TASK REQUIREMENTS:
Write each line of the listing below as one string in a JSON list, leaving out blank lines and the pictures.

MATERIAL PROVIDED:

━━━━

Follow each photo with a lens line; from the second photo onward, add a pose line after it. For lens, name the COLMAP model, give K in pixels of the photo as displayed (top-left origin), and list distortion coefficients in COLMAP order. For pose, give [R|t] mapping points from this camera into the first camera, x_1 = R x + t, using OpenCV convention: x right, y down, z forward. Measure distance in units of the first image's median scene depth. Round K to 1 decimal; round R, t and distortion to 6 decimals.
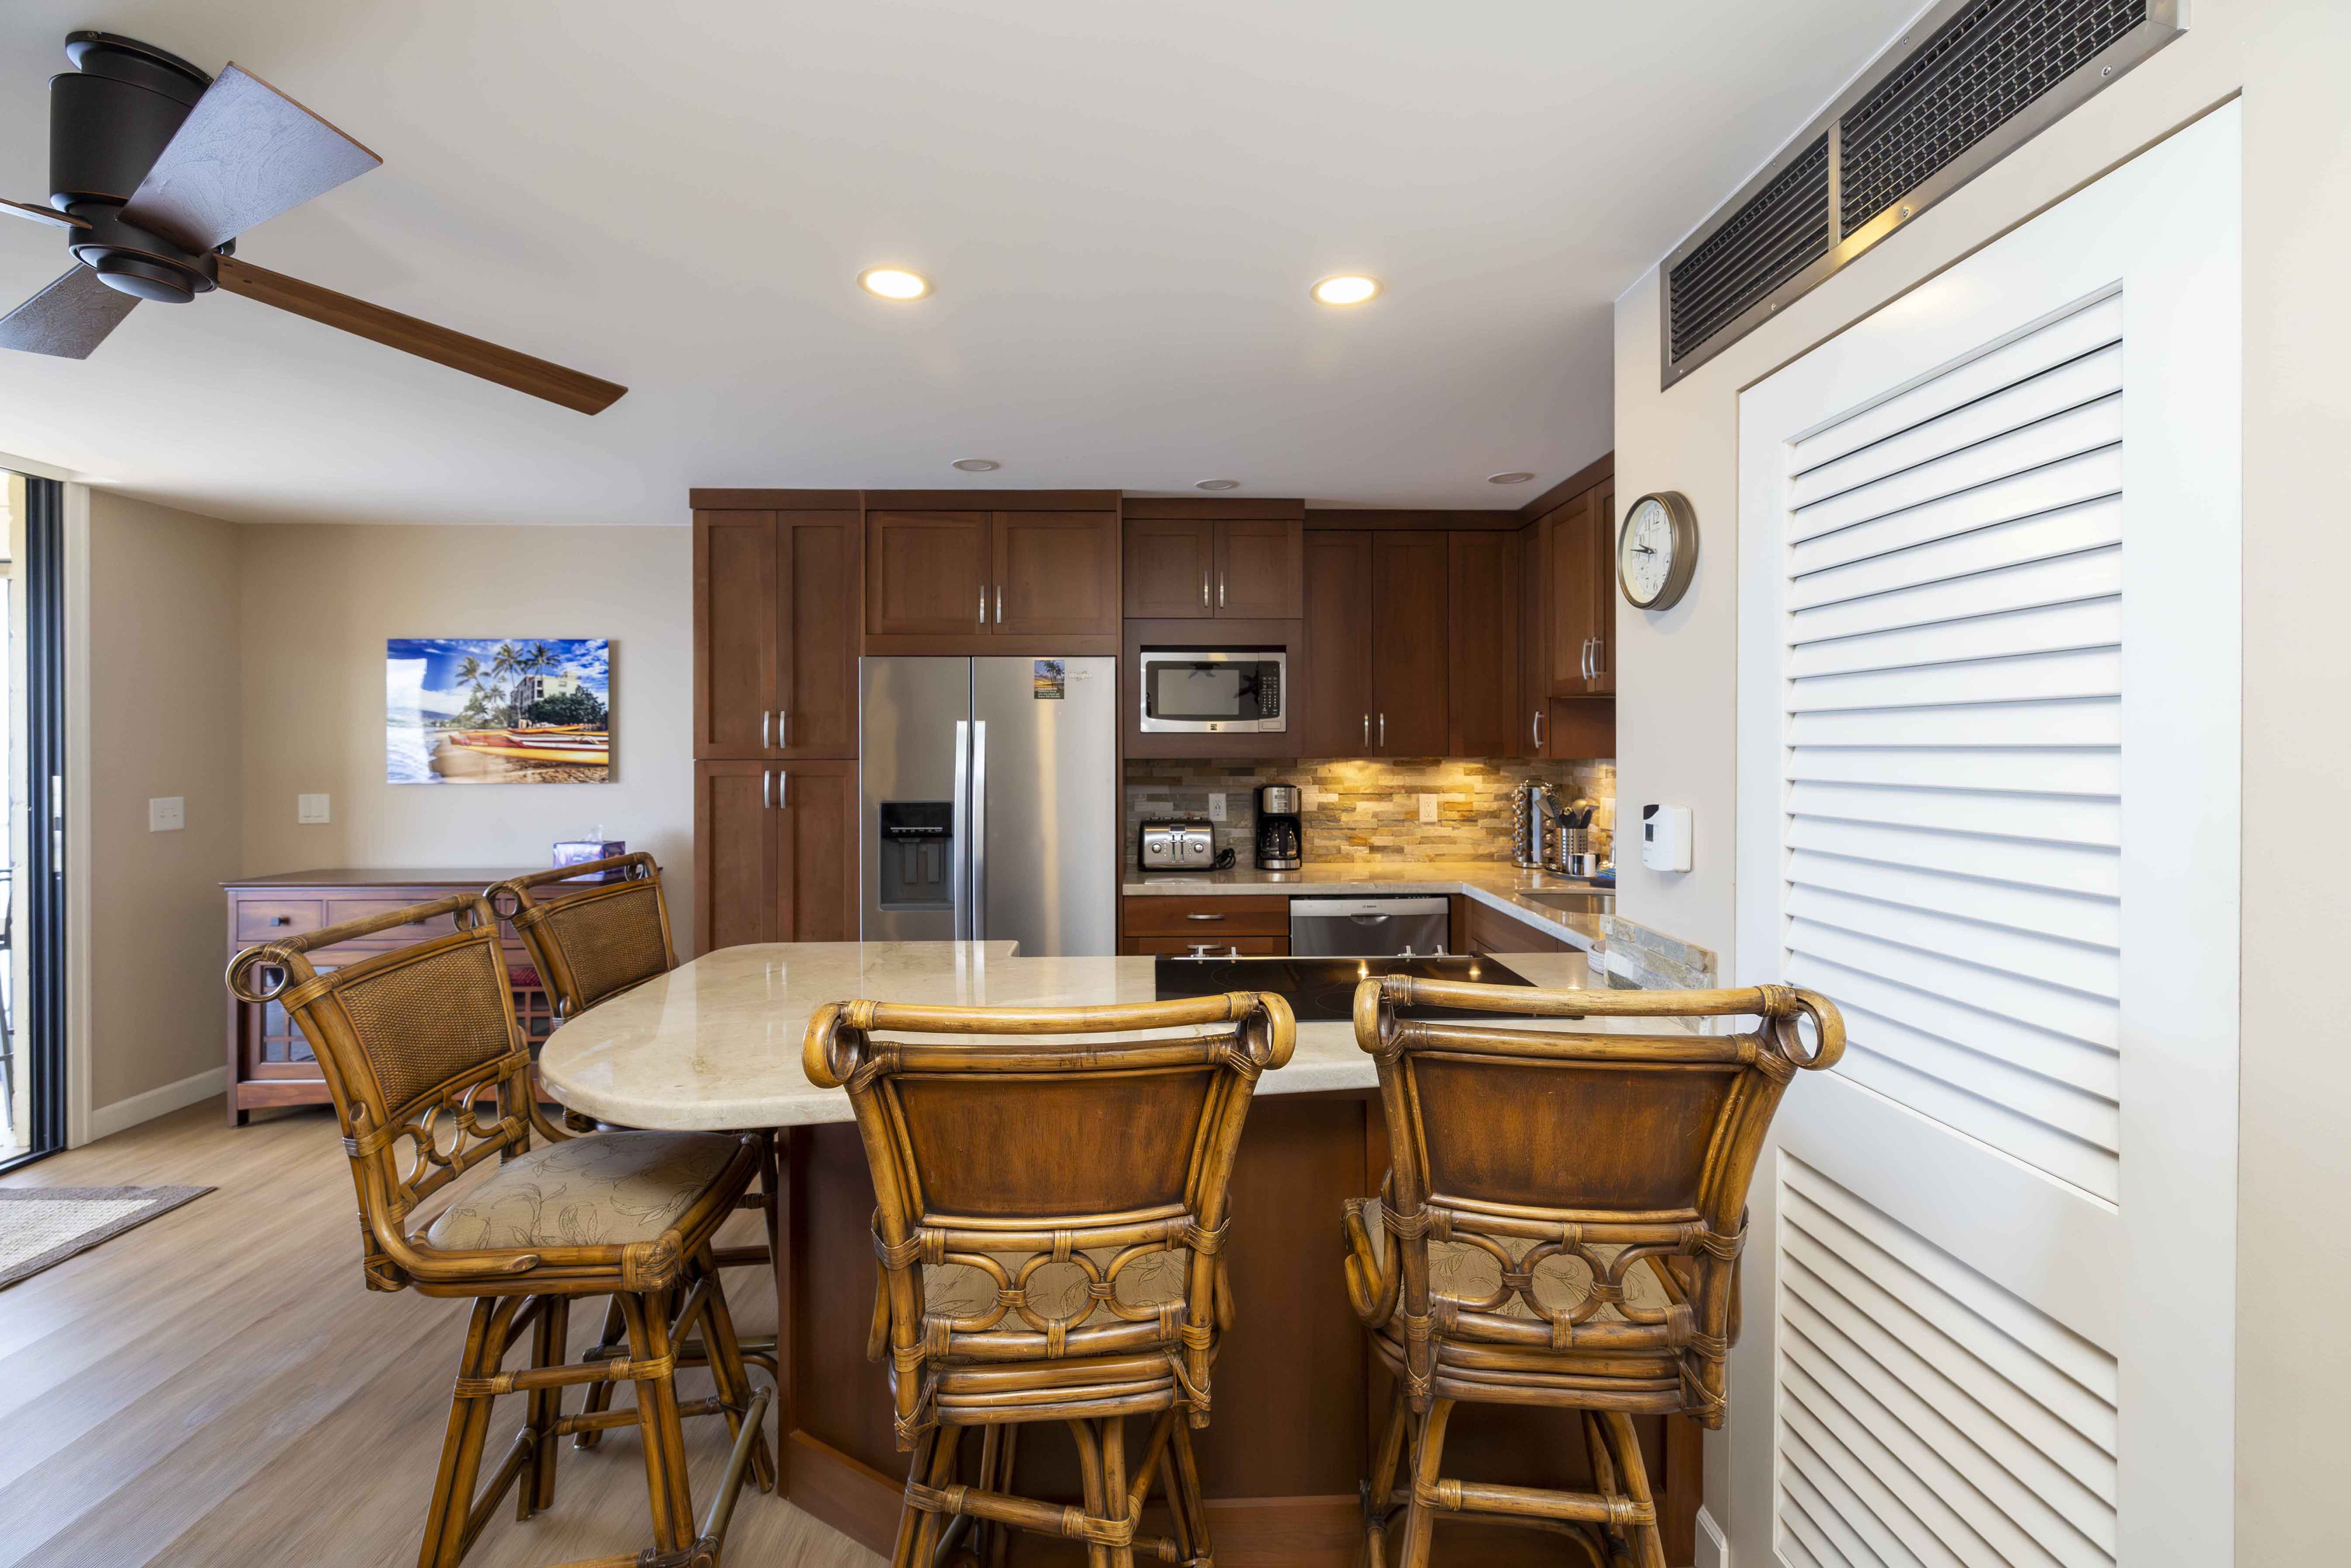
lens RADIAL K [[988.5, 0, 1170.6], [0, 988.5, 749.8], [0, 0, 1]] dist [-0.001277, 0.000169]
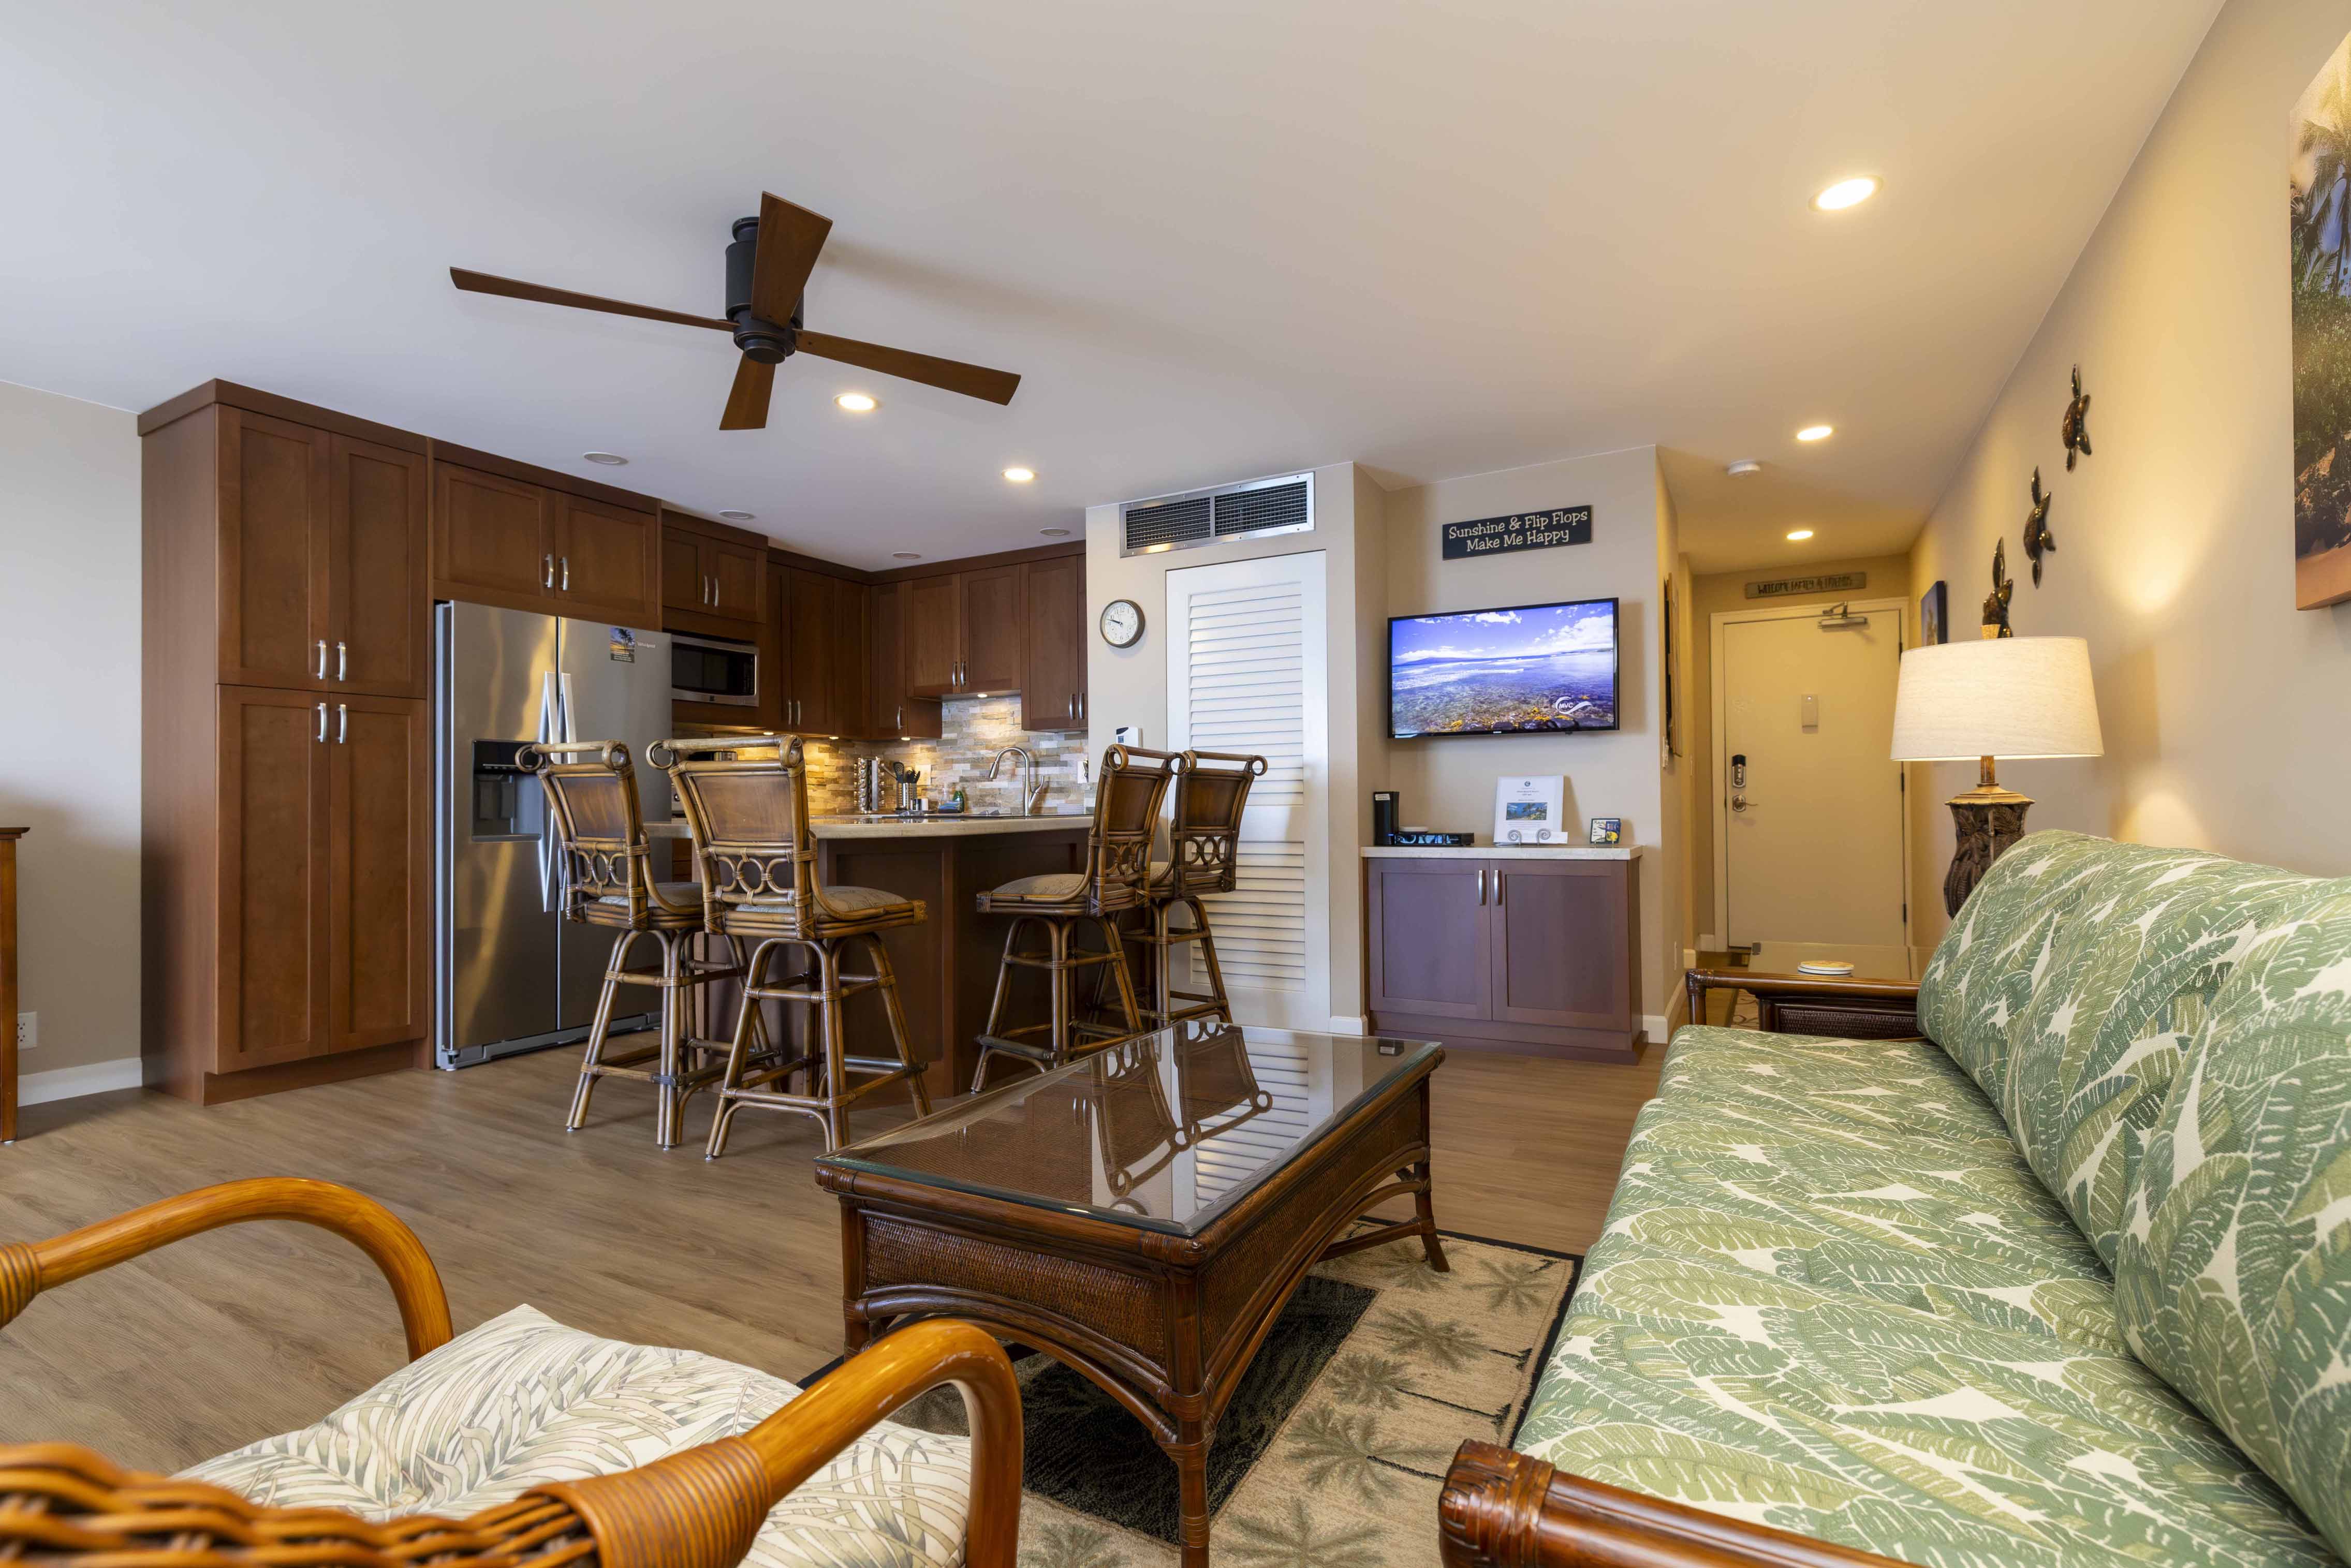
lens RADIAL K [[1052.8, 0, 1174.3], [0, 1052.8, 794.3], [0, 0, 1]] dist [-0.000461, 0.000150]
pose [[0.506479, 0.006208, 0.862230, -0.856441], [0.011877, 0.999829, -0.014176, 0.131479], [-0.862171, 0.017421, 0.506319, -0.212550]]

━━━━

EXERCISE RESULT:
[
  "Follow each photo with a lens line; from the second photo onward, add a pose line after it. For lens, name the COLMAP model, give K in pixels of the photo as displayed (top-left origin), and list distortion coefficients in COLMAP order. For pose, give [R|t] mapping points from this camera into the first camera, x_1 = R x + t, using OpenCV convention: x right, y down, z forward. Measure distance in units of the first image's median scene depth. Round K to 1 decimal; round R, t and distortion to 6 decimals.",
  "lens RADIAL K [[988.5, 0, 1170.6], [0, 988.5, 749.8], [0, 0, 1]] dist [-0.001277, 0.000169]",
  "lens RADIAL K [[1052.8, 0, 1174.3], [0, 1052.8, 794.3], [0, 0, 1]] dist [-0.000461, 0.000150]",
  "pose [[0.506479, 0.006208, 0.862230, -0.856441], [0.011877, 0.999829, -0.014176, 0.131479], [-0.862171, 0.017421, 0.506319, -0.212550]]"
]